Lilæa is a winter day’s journey from Delphi: you descend by Parnassus: the distance is I conjecture about 180 stades. The people of Lilæa, when their town was restored, had a second reverse at the hand of Macedonia, for they were besieged by Philip the son of Demetrius and capitulated upon conditions of war, and a garrison was put into their town, till a townsman, whose name was Patron, incited the younger citizens to rise against the garrison, and overcame the Macedonians and compelled them to evacuate the town on conditions of war. And the people of Lilæa for this good service put up his statue at Delphi. There is at Lilæa a theatre and market-place and baths: there are also temples to Apollo and Artemis, whose statues, in a standing position, are of Attic workmanship in Pentelican marble. They say the town got its name from Lilæa, who was one of the Naiades, and reputed to be the daughter of the Cephisus, which rises here, and flows at first not with a gentle current, but at mid-day especially roars like the roaring of a bull.[145] In spring summer and autumn the air of Lilæa is salubrious, but in winter the proximity of Parnassus keeps it cold.

About 20 stades further is Charadra, which lies on a lofty ridge. Its inhabitants are very badly off for water, as their only water is from the Charadrus three stades down the hill side, which falls into the Cephisus, and which no doubt gave its name to the place. In the market-place are some altars to the Heroes: some say Castor and Pollux are meant, others say some local heroes. The land near the Cephisus is out and out the best in Phocis for planting, and sowing, and pasture: and this part of the country is mostly portioned out into farms, so that some think Homer’s lines,

“And those who near divine Cephisus dwelt,”[146]

refer to those who farmed near the Cephisus, and not to the town of Parapotamii. But this idea is not borne out by Herodotus in his History, or by the records of the victors in the Pythian Games, which were first instituted by the Amphictyones, and Æchmeas of Parapotamii won the prize among boys for boxing. And Herodotus mentions Parapotamii among the towns in Phocis that king Xerxes set on fire. Parapotamii was however not restored by the Athenians and Bœotians, but its inhabitants, owing to its poverty and want of money, were partitioned out among other towns. There are now no ruins of Parapotamii, nor is its exact site known.
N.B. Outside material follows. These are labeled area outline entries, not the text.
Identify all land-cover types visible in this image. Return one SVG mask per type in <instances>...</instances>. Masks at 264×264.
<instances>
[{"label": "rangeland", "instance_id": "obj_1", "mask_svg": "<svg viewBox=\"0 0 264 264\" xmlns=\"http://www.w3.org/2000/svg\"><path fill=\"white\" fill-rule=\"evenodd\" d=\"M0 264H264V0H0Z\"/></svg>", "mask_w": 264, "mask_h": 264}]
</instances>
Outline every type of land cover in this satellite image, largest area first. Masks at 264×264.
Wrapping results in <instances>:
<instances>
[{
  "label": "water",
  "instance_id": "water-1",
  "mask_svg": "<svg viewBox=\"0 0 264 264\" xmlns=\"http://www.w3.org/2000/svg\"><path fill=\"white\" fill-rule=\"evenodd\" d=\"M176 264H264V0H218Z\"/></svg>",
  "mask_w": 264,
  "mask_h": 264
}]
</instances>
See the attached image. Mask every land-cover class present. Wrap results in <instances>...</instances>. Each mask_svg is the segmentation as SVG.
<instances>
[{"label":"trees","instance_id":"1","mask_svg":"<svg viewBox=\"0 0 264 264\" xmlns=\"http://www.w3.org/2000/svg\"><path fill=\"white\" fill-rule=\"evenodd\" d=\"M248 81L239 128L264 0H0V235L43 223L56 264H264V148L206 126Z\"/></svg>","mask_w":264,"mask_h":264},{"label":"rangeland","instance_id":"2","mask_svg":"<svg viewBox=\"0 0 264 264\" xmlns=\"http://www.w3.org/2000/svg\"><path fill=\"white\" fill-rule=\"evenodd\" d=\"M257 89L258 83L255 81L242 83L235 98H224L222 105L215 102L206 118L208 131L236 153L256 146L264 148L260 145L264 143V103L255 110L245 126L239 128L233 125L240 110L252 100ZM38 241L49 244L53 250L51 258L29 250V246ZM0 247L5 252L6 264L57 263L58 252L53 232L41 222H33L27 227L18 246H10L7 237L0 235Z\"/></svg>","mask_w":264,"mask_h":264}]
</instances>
From Lilæa is 60 stades’ journey to Amphiclea. The name of this place has been changed by the natives, for Herodotus following the oldest tradition called it Amphicæa, but the Amphictyones called it Amphiclea in their decree for the destruction of the towns in Phocis. The natives relate the following tradition about one of its names. They say that one of their rulers, suspecting a plot of some of his enemies against his baby boy, put him in a cot, and hid him in what he thought the most secure place, and a wolf tried to get at the little fellow, but a snake twined itself round the cot as a sure protection. And the child’s father coming up, and fearing that the snake had harmed his little boy, hurled his javelin at it and slew both child and snake: but learning from some herdsmen that the snake he had killed had been the preserver and guard of his child, he had a funeral pyre for snake and child together. And they say the place to this day presents the appearance of a funeral pyre blazing, and they think the town was called Ophitea (Snake-town) from this snake. Noteworthy are the orgies which they perform here to Dionysus, but there is no public entrance to the shrine, nor is there any statue of the god. But the people of Amphiclea say that the god prophecies to them and cures sicknesses by dreams, and his priest is a prophet, and when possessed by the god utters oracles.

About 15 stades from Amphiclea is Tithronium, which lies in the plain, and about which there is nothing remarkable. And 20 stades further is Drymæa. At the place where the roads from Tithronium and Amphiclea to Drymæa meet, near the river Cephisus, the people of Tithronium have a grove and altars and temple to Apollo, but no statue of the god. Drymæa is about 80 stades from Amphiclea as you turn to the left ... according to Herodotus.[147] It was originally called Nauboles, and its founder was they say Phocus the son of Æacus. At Drymæa is an ancient temple to Law-giving Demeter, and the statue of the goddess, to whom they keep an annual feast called the Thesmophoria, is erect in stone.

[144] The circumstances are narrated in ch. 2.

[145] ὦ ταυρόμορφον ὄμμα Κηφισοῦ πατρός. Eurip. Ion. 1261.

[146] Iliad, ii. 522.

[147] Hiatus hic est valde deflendus.